The low adoption fee served as an incentive for people to consider owning a wild mustang instead of traditional domestic horses.
Like domestic horses, mustangs can be used for rodeo, riding, breeding and even dressage. However, they have “bigger hooves, bigger bones and their stamina and their disease resistance is usually higher than that of a domestic horse,” said Kathi Wilson, an adopter.
Wilson said the biggest difference, and the factor that dissuades people from acquiring mustangs, is that they start off wild and untamed.
“When you first get them, they don’t even know what a bucket is, let alone grain,” said Wilson. “They don’t know when they’re untouched that you just want to pet and love on them. In their brain you’re going to attack them and kill them.”
Owners need to spend time training the horses and adapting them to life outside the range. Wilson said it’s the extra time needed to train and gentle the wild horses that actually results in in a more meaningful connection.
“Because of the quality of time and the amount of time I’ve spent with them to adapt to a human world, I’ve actually ended up with a better and a closer bond than with my domestic horses,” Wilson said.
The adoption rate was slow this weekend despite the large number of available animals.
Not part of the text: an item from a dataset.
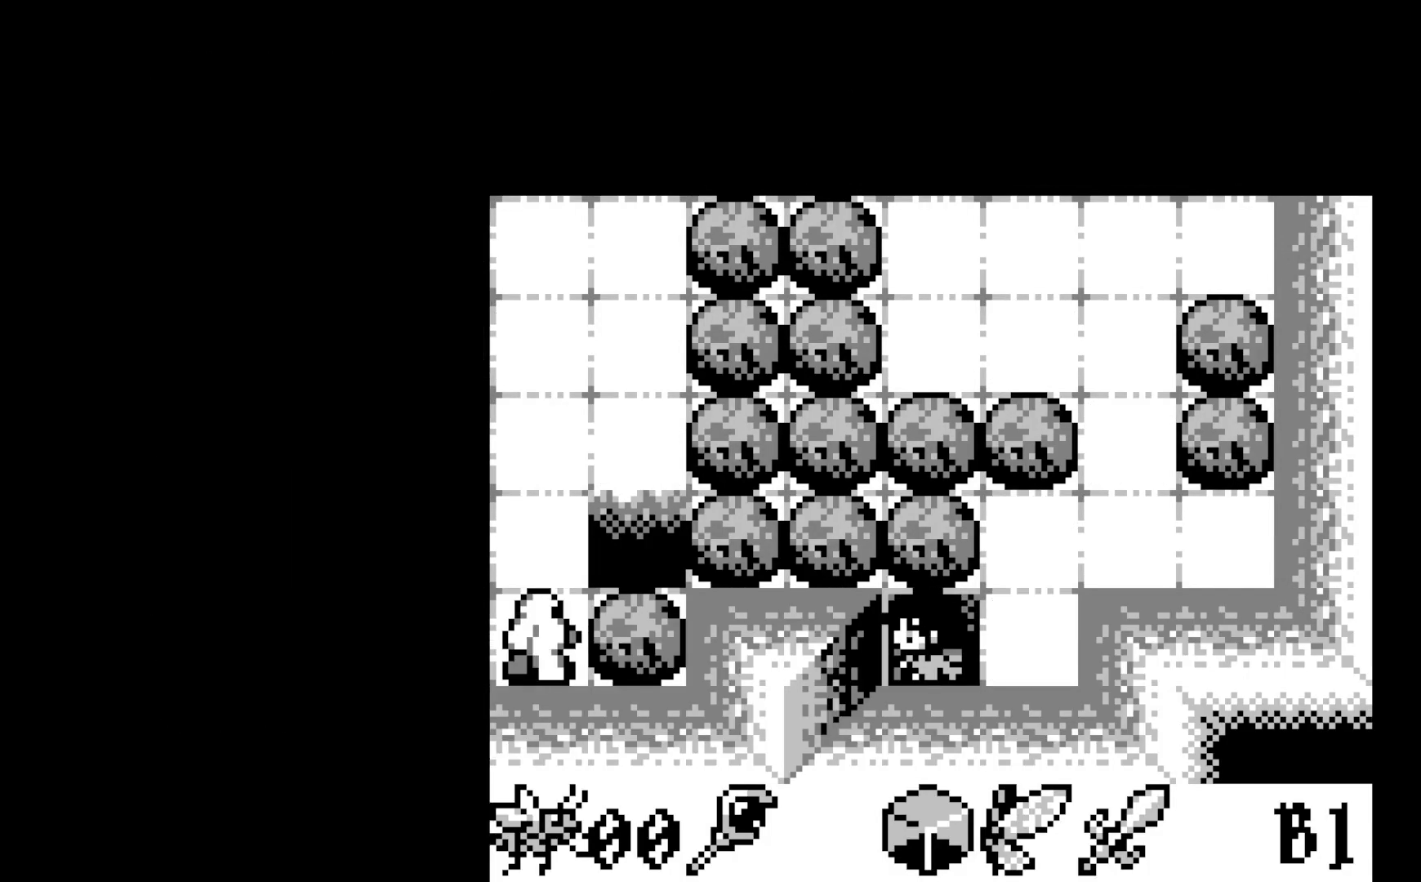
{"buttons": [], "left_stick": "center", "events": []}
Most attendees attended the event for the chance to see the mustangs in person or were previous adopters who returned to check out this year’s catalog.
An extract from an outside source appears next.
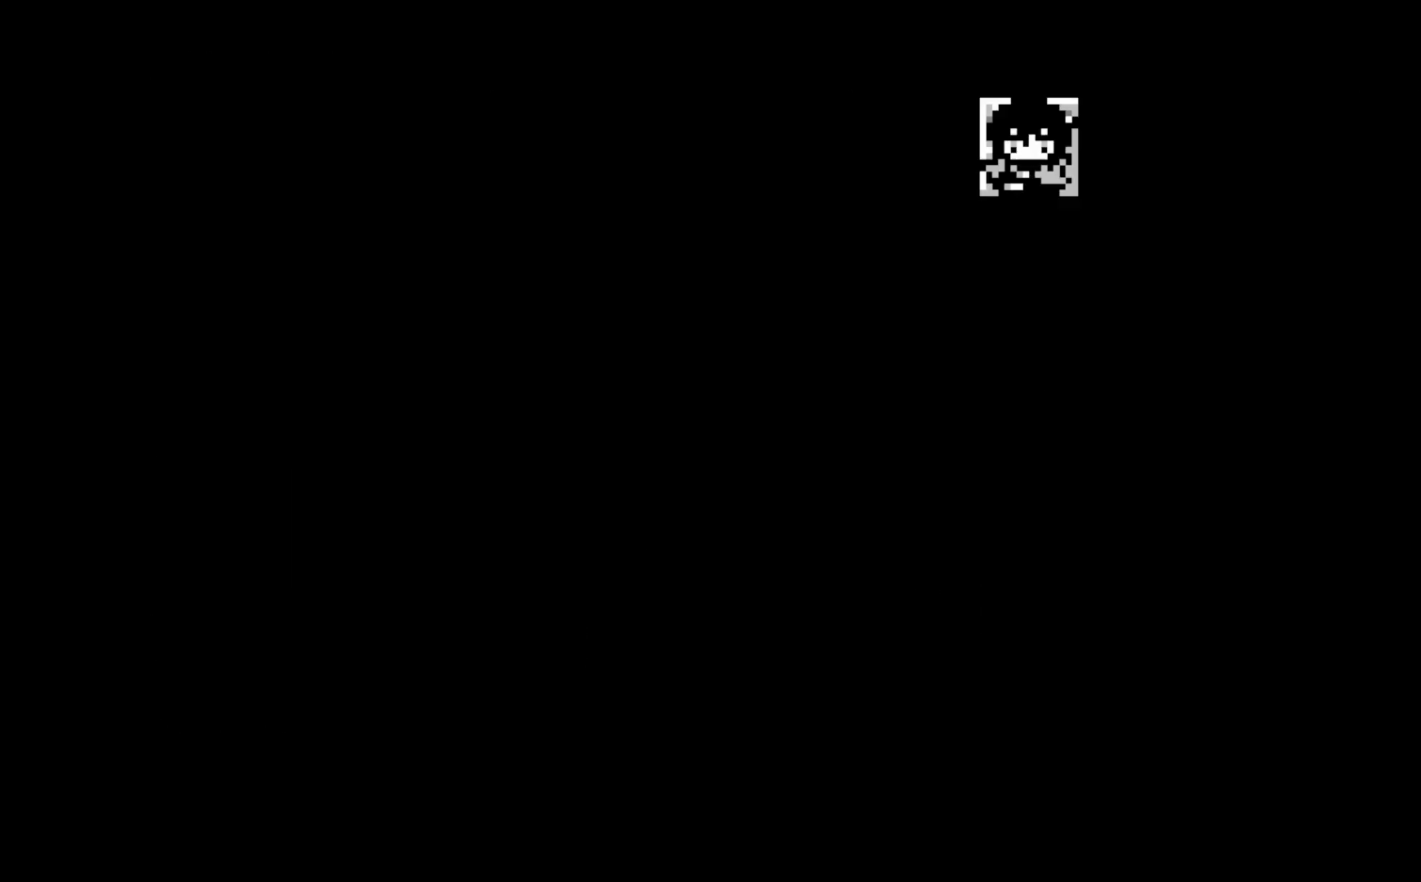
{"buttons": [], "left_stick": "center", "events": []}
“We just wanted to come and see what they had here and support the group that’s putting it on,” said Jeff Roberts. “We have three of them now, and if we had more land we’d get more because that’s how nice these are.”
“We don’t have a high enough fence but we really like the painted horse,” said Robin Kern referring to the Palomino mustangs that her 7-year-old daughter, Mariska Bredlove, swore kept making eye contact.
Other industry issues weighed on attendees’ minds, which may have prevented them from partaking in the adoption process. Wild mustangs up for adoption are originally from Western states like Nebraska and Oklahoma where they are displaced because of growing population threats and a decrease in natural resources. In order to collect the targeted horses, officials use helicopters to round up the horses in a condensed space where it is easier to trap them and load them into a transportation trailer, a practice that has angered organizations like the American Wild Horse Preservation. Some argue the use of abrasive helicopters, especially for an animal known for its quick fight-or-flight survival response, can be traumatic on the horses.
“I think there isn’t a population problem,” Kern said. “Ranchers want land for their cows, or corporations want it for oil. Horses move around and find shelter or water. Cows do a lot more damage because they stay in one place.”
Crystal Cowan, a wild horse and burro specialist and volunteer at the event, said the practice is routine and in the horses’ best interest.
“Some people are against it and some people are for it. It’s really the most humane way to round up horses,” Cowan said.
All the lands that the horses currently roam on are legally provided to the horses, but “the problem is that land is very desolate, it’s not like here in Kansas,” Cowen said. “The public lands have a multi-use plan so everything must share the land — the cattle, the wildlife, the horses. They may have to walk 50 miles a day for water.”
The adoption ran on Friday from noon to 6 p.m. and Saturday from 8 a.m. to 10 a.m. The Bureau of Land and Management will hold its next auction in Rock Springs, Wyoming, on July 8 and 9.